Haiti rischia di precipitare verso una dittatura o una deriva autoritaria? E’ il timore che serpeggia in queste ore all’interno della società civile dell’isola caraibica, dopo le manifestazioni indette dalle forze di opposizione domenica scorsa, 14 febbraio, nella capitale Port-au-Prince e gli scontri con la polizia che hanno causato un morto, diversi feriti e 23 persone arrestate. Il presidente Jovenel Moïse non ha intenzione di lasciare la guida del Paese, sostenendo che il suo mandato quinquennale scadrà a febbraio 2022 perché è entrato in carica un anno dopo la nomina. Secondo gli oppositori, invece, a norma di Costituzione, il suo mandato si conclude quest’anno.
La crisi politica è molto complessa e profonda: Moïse governa da un anno a colpi di decreti perché non esiste un parlamento. Le elezioni previste per il 2018 sono state rinviate sine die e la popolazione haitiana, già vessata da miseria e malattie, vede il proprio futuro sempre più insicuro e incerto: il 60% vive sotto la soglia della povertà, l’inflazione è altissima, manca cibo e carburante, il Covid-19 ha provocato almeno 2.500 vittime.
La società civile haitiana chiede da tempo le dimissioni del presidente Moïse da due anni, anche in seguito a scandali ed episodi di corruzione. Una settimana fa perfino la Conferenza episcopale haitiana si è espressa con una nota critica nei confronti delle decisioni del presidente, lamentando la difficile situazione generale: “Il Paese è sull’orlo dell’esplosione; la vita quotidiana delle persone è costellata da morte, omicidi, impunità, insicurezza.

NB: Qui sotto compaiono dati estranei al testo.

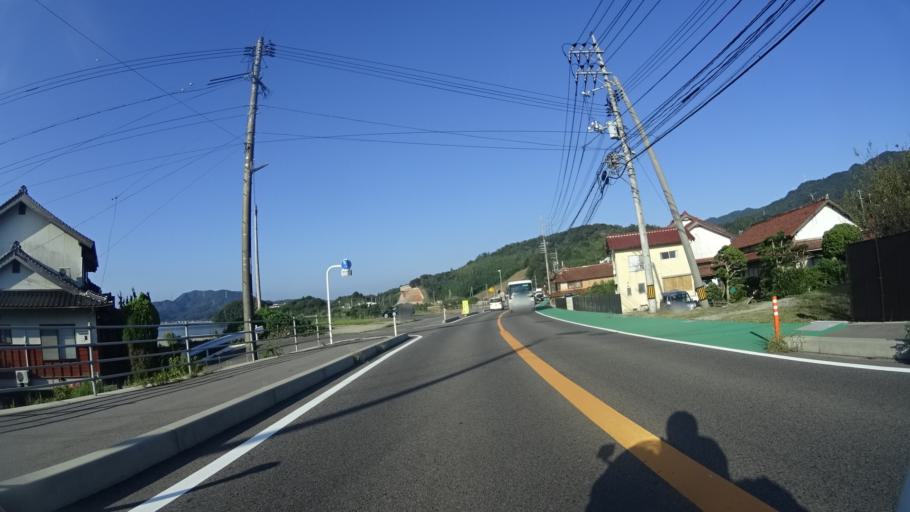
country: JP
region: Shimane
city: Sakaiminato
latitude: 35.5208
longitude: 133.1431
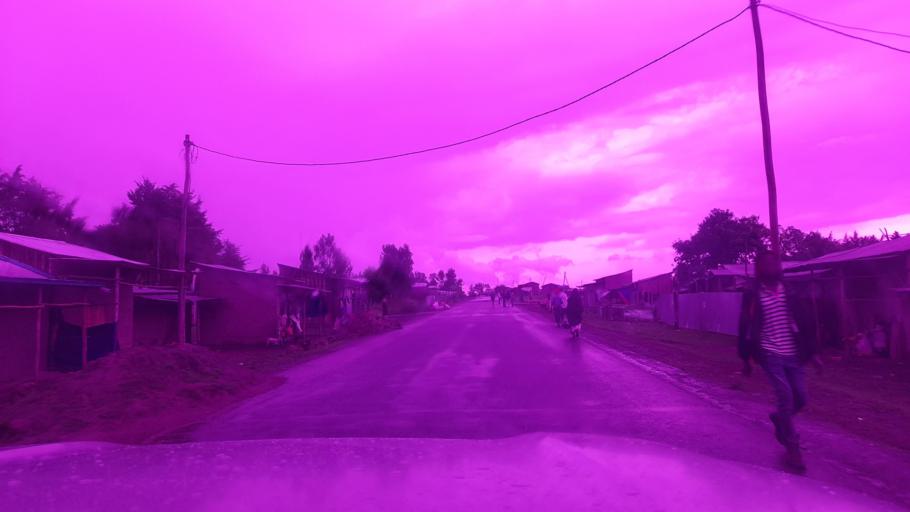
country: ET
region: Oromiya
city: Jima
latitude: 7.7147
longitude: 37.0949
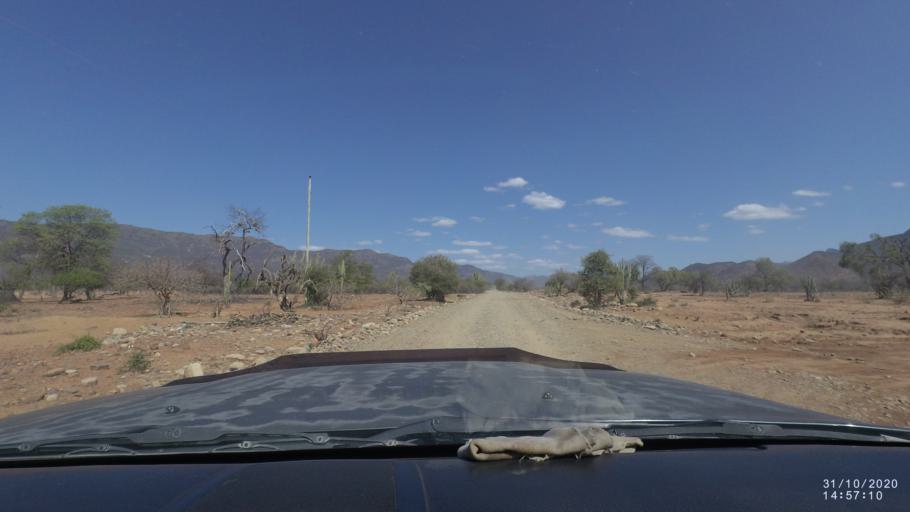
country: BO
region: Cochabamba
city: Aiquile
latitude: -18.2421
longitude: -64.8452
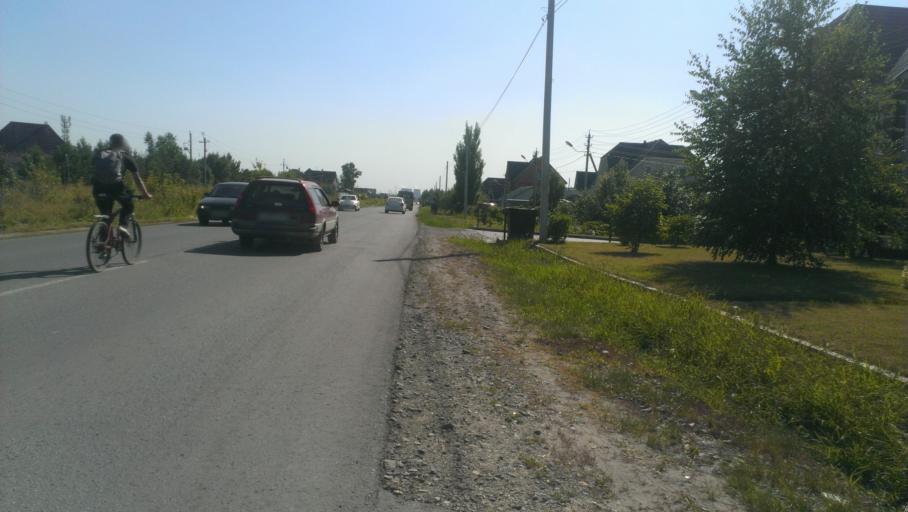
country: RU
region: Altai Krai
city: Novosilikatnyy
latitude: 53.3678
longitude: 83.6486
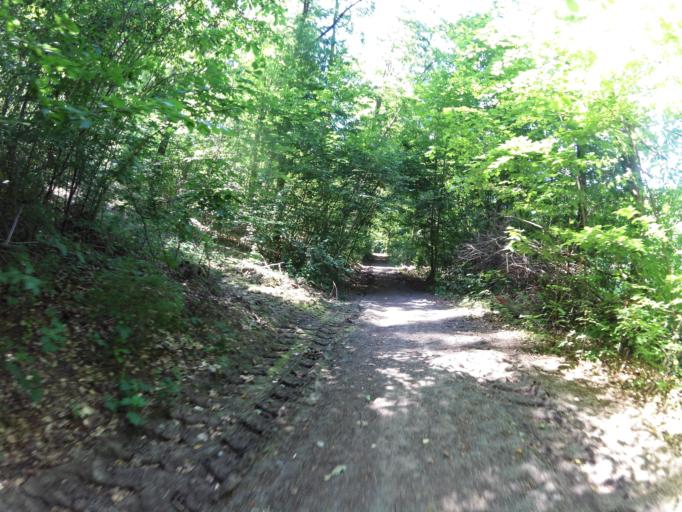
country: DE
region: Bavaria
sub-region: Regierungsbezirk Unterfranken
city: Zellingen
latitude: 49.9036
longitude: 9.8411
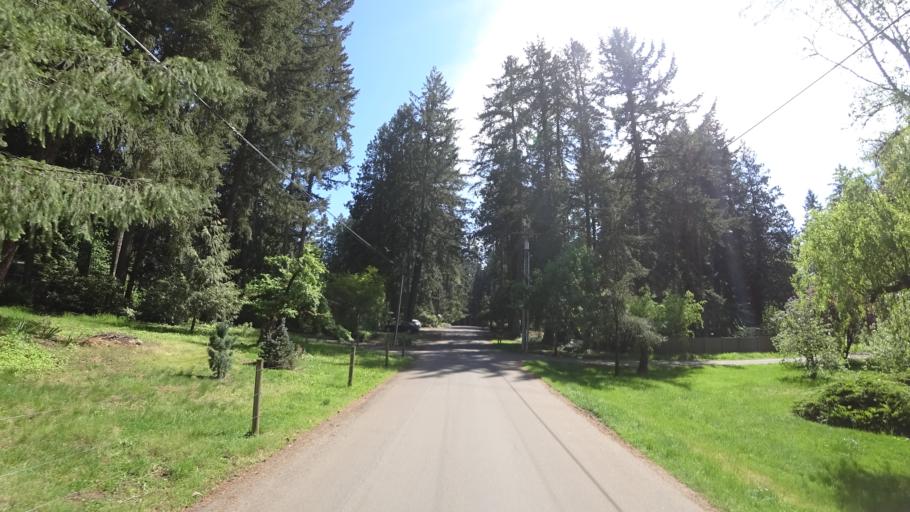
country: US
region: Oregon
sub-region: Washington County
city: Hillsboro
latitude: 45.5180
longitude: -122.9558
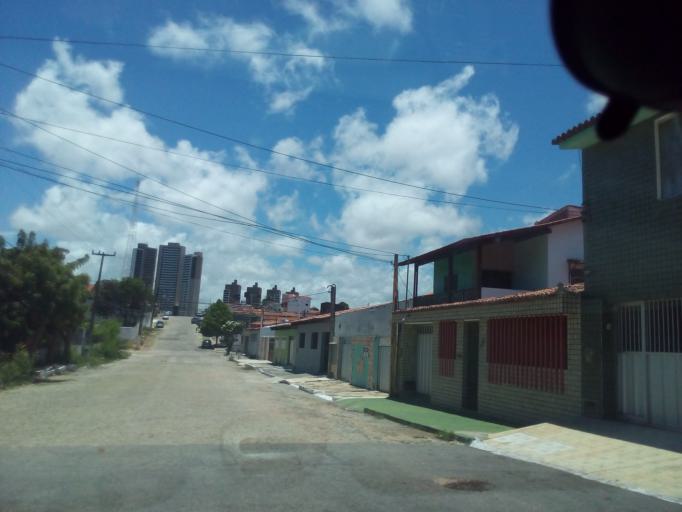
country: BR
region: Rio Grande do Norte
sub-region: Natal
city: Natal
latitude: -5.8442
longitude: -35.2045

Il malcontento è ovunque, in quasi tutti gli ambiti”. E’ inoltre in corso un evidente scontro tra Moïse e il potere giudiziario. Il presidente ha fatto arrestare, con l’accusa di aver messo in atto un colpo di stato, Joseph Mécène Jean-Louis, giudice della Corte di Cassazione, individuato dall’opposizione come possibile leader ad interim. Ha poi ordinato il pensionamento forzato di altri tre giudici della Corte.
Un clima di tensione e terrore. “Da ormai due settimane si respira nel Paese un clima di alta tensione e terrore – racconta al Sir da Port-au-Prince Clara Zampaglione, operatrice di Caritas italiana, da due anni ad Haiti -. In molte zone ci sono scontri perpetrati dalle bande armate che spadroneggiano nelle strade della capitale, seminando paura e violenza”. Stati Uniti e Organizzazione degli Stati americani (Osa), sostenitori di Moïse, appoggiano la sua proposta di indire nuove elezioni entro l’anno. Ma l’idea spaventa gli osservatori, perché il Paese è troppo instabile e si rischiano nuove violenze e scontri. Nel frattempo “le scuole rimangono chiuse – prosegue l’operatrice Caritas -, i diritti umani vengono calpestati e la grave instabilità politica amplifica il clima di insicurezza. Inoltre da più di un anno si vive con la paura dei rapimenti a scopo di riscatto, una strategia per alimentare la paura”. Anche i poveri delle bidonville vengono rapiti, non solo i ricchi: “La popolazione è esasperata e ha timore di uscire di casa”.
E ora cosa accadrà? “Ci sono elementi che fanno seriamente pensare ad una svolta autoritaria – conferma Alessandro Cadorin, operatore di Caritas italiana a Port-au-Prince – C’è molta paura e preoccupazione. E’ uno stato di anarchia preoccupante. La sensazione generale è di smarrimento: cosa accadrà?” Caritas italiana è presente ad Haiti dal 2010, l’anno del disastroso terremoto che uccise almeno 230.000 persone. Da allora ha finanziato complessivamente 221 progetti di solidarietà, per un importo di oltre 24 milioni di euro. Si tratta di interventi di accompagnamento alle Caritas locali, di educazione alla cittadinanza, sostegno al reddito e alla sicurezza alimentare di comunità svantaggiate e piccoli agricoltori, per favorire processi di empowerment.